ITEM DA TAREFA ▸
Reescreva os registros abaixo, trocando "difference" por "gap" e mantendo todo o resto inalterado. Deixe as imagens fora da resposta.

REGISTROS FORNECIDOS ▸
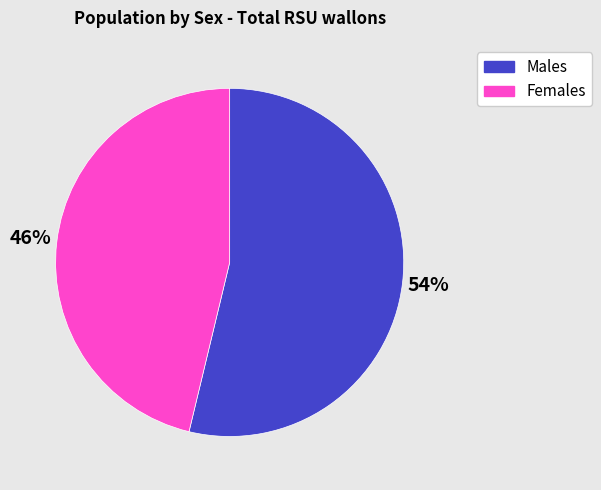

To the nearest percent, what is the difference between the largest and smallest slice percentages?

8%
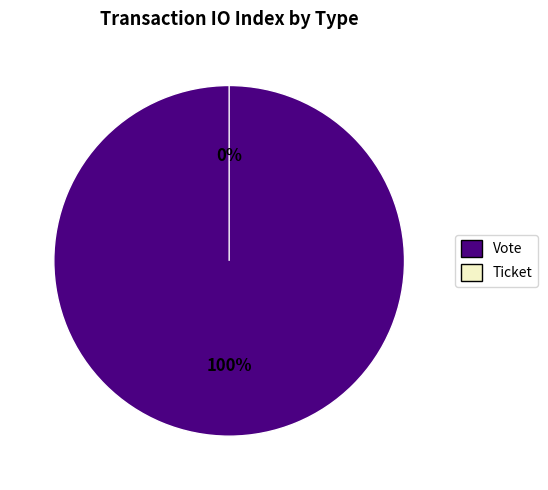

What is the change in value from Vote to Ticket?

-1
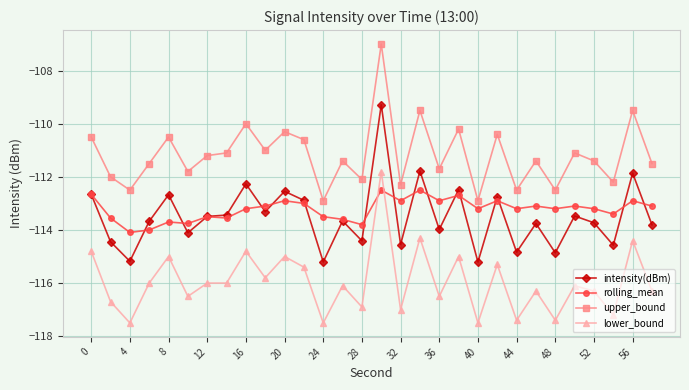

How many distinct data groups are displayed?

4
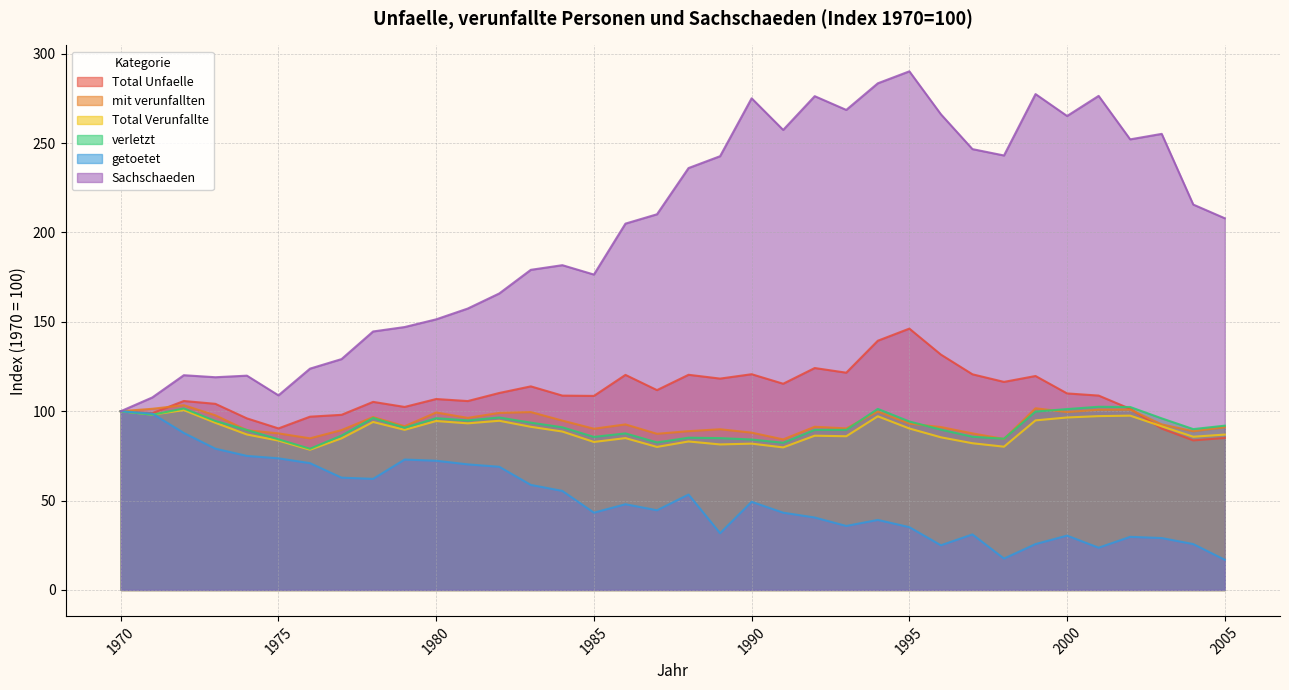

What is the difference between the getoetet values at 2003 and 2001?

5.4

SUA RESPOSTA ▸
To the nearest percent, what is the gap between the largest and smallest slice percentages?

8%

What is the change in value from Vote to Ticket?

-1

How many distinct data groups are displayed?

4

What is the gap between the getoetet values at 2003 and 2001?

5.4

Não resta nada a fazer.